But yes, I pre-ordered the book. It's $8. I wonder if Amazon will ever actually charge me because this is unlicensed fan fiction being sold for money, it's not under a Kindle Worlds license, and I really do not see how that can be legal.

Re: Random Thoughts about TV, Film and Media

Jim_Hall on Twitter asked Slideheads on Twitter what their favourite show of all time would be if it were not SLIDERS. I suppose SLIDERS is the TV show I think about most. But it isn't actually good. For a show to be my favourite, I would need to say that it:

(a) Was a professional, enjoyable product throughout
(b) Had a decent run of at least four seasons
(c) Had no major shifts in production that made the series subfunctional or outright dysfunctional
(d) Had a series finale that served as a satisfying conclusion

Very, very few shows meet these requirements for me to consider it a favourite. We can dispense with short-term wonders like EERIE INDIANA or WONDERFALLS. But even shows I really like struggled.

ONCE UPON A TIME was, on the whole, a really enjoyable, well-written, wonderfully produced, beautifully acted show -- but for some weird reason, the network renewed it for a seventh season even though all the cast contracts had expired after six, and the show had a baffling final year with new and uninspired characters.

BLINDSPOT and FRINGE were really great shows, but both shows were hit with budget cuts in their fifth and final seasons that truncated some of their plans, and while I enjoyed them, they lost a degree of functionality in their storytelling platforms.

I never finished LOST, but Slider_Quinn21 might say it meets all the conditions. I really liked DEEP SPACE NINE, but the finale was weirdly haphazard and inert due to the struggle to edit too much content into a relatively short running length, so it fails to meet the requirement of a strong series finale. SMALLVILLE was very badly written for too many seasons and its series finale was comically incompetent.

PARKS AND RECREATION was fantastic, but it had an awkward first season and that throws off the average for considering it an enjoyable, professional product on the whole. COMMUNITY had that awkward fourth season. DOCTOR WHO is really a different show each time there's a different showrunner, and I guess I would call the Steven Moffat era my favourite.

But on the whole, the only show I watched in full that was a professional, enjoyable product throughout; had a run of at least four seasons; didn't become subfunctional; and had a satisfying series finale is BROOKLYN NINE NINE.

So... I guess BROOKLYN NINE NINE is my favourite show. I honestly thought it would be FRINGE or ONCE UPON A TIME. I never thought I'd end up choosing the low stakes workplace comedy cop show as my favourite show, but here we are.

Re: Random Thoughts about TV, Film and Media

ireactions wrote:

I never finished LOST, but Slider_Quinn21 might say it meets all the conditions.

Let's see:

Was a professional, enjoyable product throughout - Yes, I think so.  Season 2 is a bit muddled and the start to season 3 is  a bit of a mess, but I enjoyed it all the way through.  Season 2 and Season 3 end on such highs that I don't think you can say either of them are bad seasons.  Nothing touches season one, but that's an incredibly high bar IMO.

§ **Records**
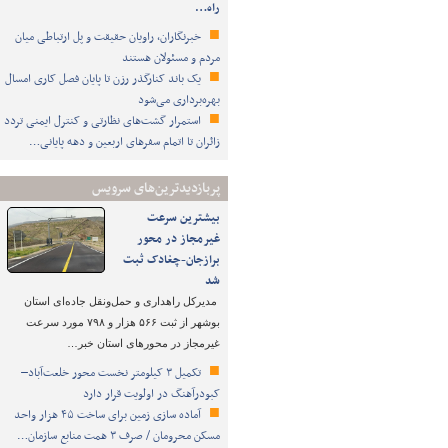
راه…
خبرنگاران، راویان حقیقت و پل ارتباطی میان
مردم و مسئولان هستند
یک باند کنارگذر رزن تا پایان فصل کاری امسال
بهره‌برداری می‌شود
استمرار گشت‌های نظارتی و کنترل ایمنی تردد
زائران تا اتمام سفرهای اربعین و دهه پایانی…
پربازدیدترین‌های سرویس
بیشترین سرعت
غیرمجاز در محور
برازجان-چغادک ثبت
شد
مدیرکل راهداری و حمل‌ونقل جاده‌ای استان
بوشهر از ثبت ۵۶۶ هزار و ۷۹۸ مورد سرعت
غیرمجاز در محورهای استان خبر…
تکمیل ۳ کیلومتر نخست محور خلعت‌آباد–
کبودرآهنگ در اولویت قرار دارد
آماده سازی زمین برای ساخت ۴۵ هزار واحد
مسکن محرومان / صرف ۳ همت منابع سازمان…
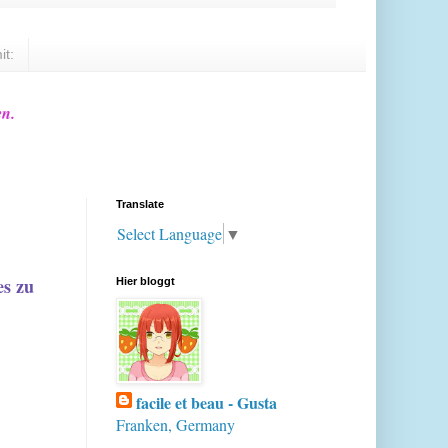
it:
en.
Translate
Select Language
▼
es zu
Hier bloggt
facile et beau - Gusta
Franken, Germany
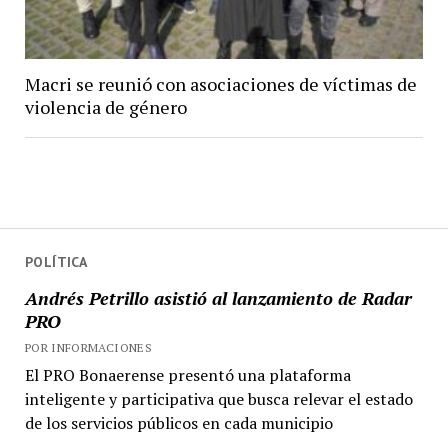
Macri se reunió con asociaciones de víctimas de
violencia de género
POLÍTICA
Andrés Petrillo asistió al lanzamiento de Radar
PRO
POR INFORMACIONES
El PRO Bonaerense presentó una plataforma
inteligente y participativa que busca relevar el estado
de los servicios públicos en cada municipio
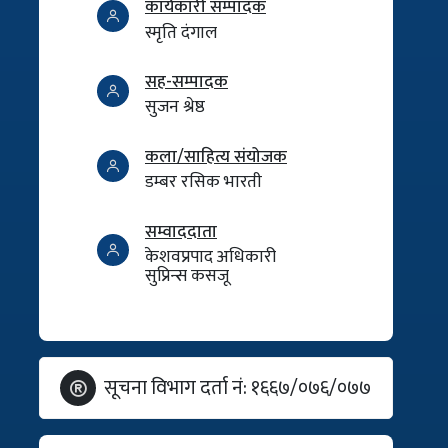
कार्यकारी सम्पादक
स्मृति दंगाल
सह-सम्पादक
सुजन श्रेष्ठ
कला/साहित्य संयोजक
डम्बर रसिक भारती
सम्वाददाता
केशवप्रपाद अधिकारी
सुप्रिन्स कसजू
सूचना विभाग दर्ता नं: १६६७/०७६/०७७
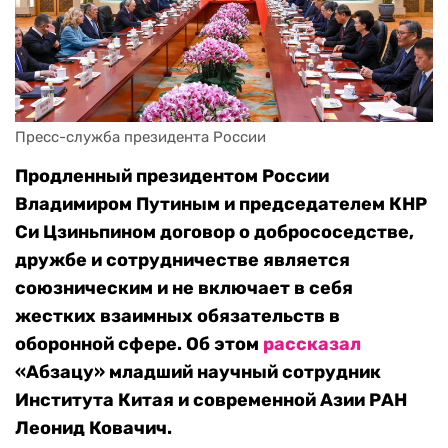
Пресс-служба президента России
Продленный президентом России
Владимиром Путиным и председателем КНР
Си Цзиньпином договор о добрососедстве,
дружбе и сотрудничестве является
союзническим и не включает в себя
жестких взаимных обязательств в
оборонной сфере. Об этом
рассказал
«Абзацу» младший научный сотрудник
Института Китая и современной Азии РАН
Леонид Ковачич.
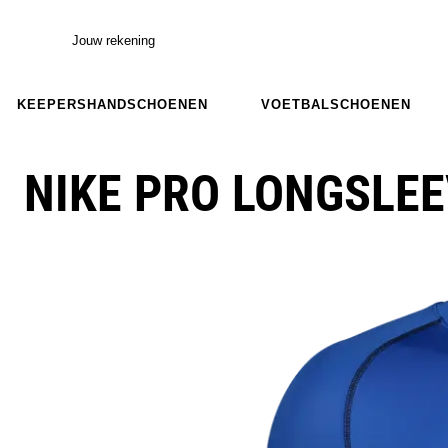
Jouw rekening
KEEPERSHANDSCHOENEN
VOETBALSCHOENEN
NIKE PRO LONGSLE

§ **Task description**
Extend the forum discussion of favorite TV shows, starting right after its final sentence.

§ **Output for this task**
Had a decent run of at least four seasons - Yes

Had no major shifts in production that made the series subfunctional or outright dysfunctional - The most disfunctional part about LOST was behind the scenes with the weirdest producer/studio issue ever.  Disney wanted the show to continue, and Lindelof and Cuse wanted it to end.  LOST almost became a casualty of its own success.  Outside of a dip in the quality of flashback stories, I don't think this issue affected the show as it aired.  There was some cast issues, but none of them were major (depending on how much you liked Mr. Eko).

Had a series finale that served as a satisfying conclusion - This will be the most debatable of the four for some, and it's going to depend on what you were looking for in a conclusion.  If it was a list of answers to questions that may or may not have already been answered, then no.  If you moved beyond the mysteries to care about the characters, then I think overwhelmingly yes.

Curious - when did you stop and would you ever revisit?  A YouTuber named Billiam recently has been doing these supersized videos on the history of LOST and has stoked my interest in LOST again.  It covers an incredible amount of material in a much shorter amount of time than rewatching the series (although it's still a huge time investment).

******

LOST is my favorite show.  I think the best show of all time is The Wire.  It easily satisfies all four of your requirements.  Even if season 5 is the worst season of the show, the conclusion of the show is incredible.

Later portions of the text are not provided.